Clement Canone (Theory Seminar)

"When Fourier SIIRVs: Fourier-Based Testing for Families of Distributions" Image removed.
Clément Canonne (Columbia)
Monday, October 30, 2017, 2:00 pm
EBU3B, Room 4258

Abstract: We study the general problem of testing whether an unknown discrete probability distribution belongs to a specified family of distributions. More specifically, given a distribution family $\mathcal{P}$ and sample access to an unknown discrete distribution $p$, we want to distinguish (with high probability) between the case that $p$ is in $\mathcal{P}$ and the case that $p$ is eps-far, in total variation distance, from every distribution in $\mathcal{P}$. This is the archetypal hypothesis testing problem that has received significant attention in statistics and, over the past decade and a half, in theoretical computer science.

Of course, the sample complexity of this general inference task depends on the underlying family  $\mathcal{P}$. The gold standard in distribution testing is to design sample-optimal and computationally efficient algorithms for this task. The main contribution of this work is a simple and general testing technique that is applicable to all distribution families, and is particularly suited to those whose /Fourier spectrum/ satisfies a certain approximate /sparsity/ property.

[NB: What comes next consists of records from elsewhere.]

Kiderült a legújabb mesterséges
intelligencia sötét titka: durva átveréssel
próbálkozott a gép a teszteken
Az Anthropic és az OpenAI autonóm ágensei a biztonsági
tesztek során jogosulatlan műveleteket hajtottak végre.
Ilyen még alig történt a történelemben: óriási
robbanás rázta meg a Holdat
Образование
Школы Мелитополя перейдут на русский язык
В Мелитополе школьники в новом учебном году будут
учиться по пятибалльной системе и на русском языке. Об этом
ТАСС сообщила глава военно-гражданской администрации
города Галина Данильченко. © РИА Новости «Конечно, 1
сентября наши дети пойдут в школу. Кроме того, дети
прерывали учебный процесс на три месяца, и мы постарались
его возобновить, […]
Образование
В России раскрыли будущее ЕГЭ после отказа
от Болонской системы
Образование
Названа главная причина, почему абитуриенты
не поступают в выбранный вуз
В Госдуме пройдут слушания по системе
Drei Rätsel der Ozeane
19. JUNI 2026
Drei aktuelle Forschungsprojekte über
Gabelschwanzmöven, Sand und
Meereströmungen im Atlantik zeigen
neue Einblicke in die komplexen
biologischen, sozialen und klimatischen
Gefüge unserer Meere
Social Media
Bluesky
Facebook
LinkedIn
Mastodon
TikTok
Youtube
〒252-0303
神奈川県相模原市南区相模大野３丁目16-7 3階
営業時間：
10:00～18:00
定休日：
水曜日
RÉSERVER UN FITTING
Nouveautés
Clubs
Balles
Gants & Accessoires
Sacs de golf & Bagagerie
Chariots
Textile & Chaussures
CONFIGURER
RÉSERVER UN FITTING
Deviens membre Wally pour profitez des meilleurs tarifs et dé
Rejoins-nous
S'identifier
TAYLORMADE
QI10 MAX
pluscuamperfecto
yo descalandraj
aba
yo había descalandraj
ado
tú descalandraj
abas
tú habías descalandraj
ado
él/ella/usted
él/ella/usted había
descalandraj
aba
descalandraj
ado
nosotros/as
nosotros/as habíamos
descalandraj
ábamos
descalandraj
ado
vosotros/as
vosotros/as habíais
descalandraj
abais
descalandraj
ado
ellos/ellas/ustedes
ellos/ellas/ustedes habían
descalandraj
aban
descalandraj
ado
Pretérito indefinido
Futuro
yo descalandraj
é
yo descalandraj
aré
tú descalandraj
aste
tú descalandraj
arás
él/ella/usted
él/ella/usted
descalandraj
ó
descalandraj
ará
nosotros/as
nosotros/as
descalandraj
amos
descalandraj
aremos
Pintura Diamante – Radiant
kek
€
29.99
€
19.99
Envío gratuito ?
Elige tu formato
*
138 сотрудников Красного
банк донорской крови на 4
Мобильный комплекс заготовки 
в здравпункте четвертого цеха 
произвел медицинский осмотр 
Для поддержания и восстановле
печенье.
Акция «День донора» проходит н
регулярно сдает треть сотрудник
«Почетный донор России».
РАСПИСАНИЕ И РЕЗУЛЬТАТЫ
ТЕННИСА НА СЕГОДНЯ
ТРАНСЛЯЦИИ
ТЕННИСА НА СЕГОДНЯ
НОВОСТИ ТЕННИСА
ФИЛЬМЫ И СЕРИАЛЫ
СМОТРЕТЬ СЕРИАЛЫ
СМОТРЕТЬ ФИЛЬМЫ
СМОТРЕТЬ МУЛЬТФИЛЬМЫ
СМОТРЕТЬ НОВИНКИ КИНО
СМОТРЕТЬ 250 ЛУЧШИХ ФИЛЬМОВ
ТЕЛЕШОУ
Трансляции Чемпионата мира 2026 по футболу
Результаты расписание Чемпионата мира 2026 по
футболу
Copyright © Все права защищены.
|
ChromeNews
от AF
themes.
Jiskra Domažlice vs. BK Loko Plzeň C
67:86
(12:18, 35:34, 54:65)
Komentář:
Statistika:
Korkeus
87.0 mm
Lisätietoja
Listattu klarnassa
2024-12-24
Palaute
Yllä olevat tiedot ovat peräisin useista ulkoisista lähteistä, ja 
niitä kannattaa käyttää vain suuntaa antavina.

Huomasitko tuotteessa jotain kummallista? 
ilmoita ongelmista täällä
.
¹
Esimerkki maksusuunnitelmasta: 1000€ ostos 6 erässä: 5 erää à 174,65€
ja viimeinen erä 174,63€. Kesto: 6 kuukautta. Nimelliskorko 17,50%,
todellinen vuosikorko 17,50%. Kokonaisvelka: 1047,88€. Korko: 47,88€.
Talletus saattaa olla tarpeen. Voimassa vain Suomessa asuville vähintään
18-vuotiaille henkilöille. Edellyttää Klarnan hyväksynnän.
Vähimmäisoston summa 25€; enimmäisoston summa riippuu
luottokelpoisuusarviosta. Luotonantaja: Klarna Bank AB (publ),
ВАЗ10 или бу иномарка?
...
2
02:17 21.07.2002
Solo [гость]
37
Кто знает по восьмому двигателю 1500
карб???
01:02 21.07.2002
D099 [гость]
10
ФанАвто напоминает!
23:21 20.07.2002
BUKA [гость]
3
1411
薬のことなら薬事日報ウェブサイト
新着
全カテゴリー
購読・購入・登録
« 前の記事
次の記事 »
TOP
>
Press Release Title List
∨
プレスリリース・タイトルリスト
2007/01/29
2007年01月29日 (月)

To the best of our knowledge, ours is the first use of the Fourier transform in the context of distribution testing.

We apply our Fourier-based framework to obtain near sample-optimal and computationally efficient testers for the following fundamental distribution families: Sums of Independent Integer Random Variables (SIIRVs), Poisson Multinomial Distributions (PMDs), and Discrete Log-Concave Distributions. For the first two, ours are the first non-trivial testers in the literature, vastly generalizing previous work on testing Poisson Binomial Distributions. For the third, our tester improves on prior work in both sample and time complexity.

Joint work with Ilias Diakonikolas (USC) and Alistair Stwart (USC).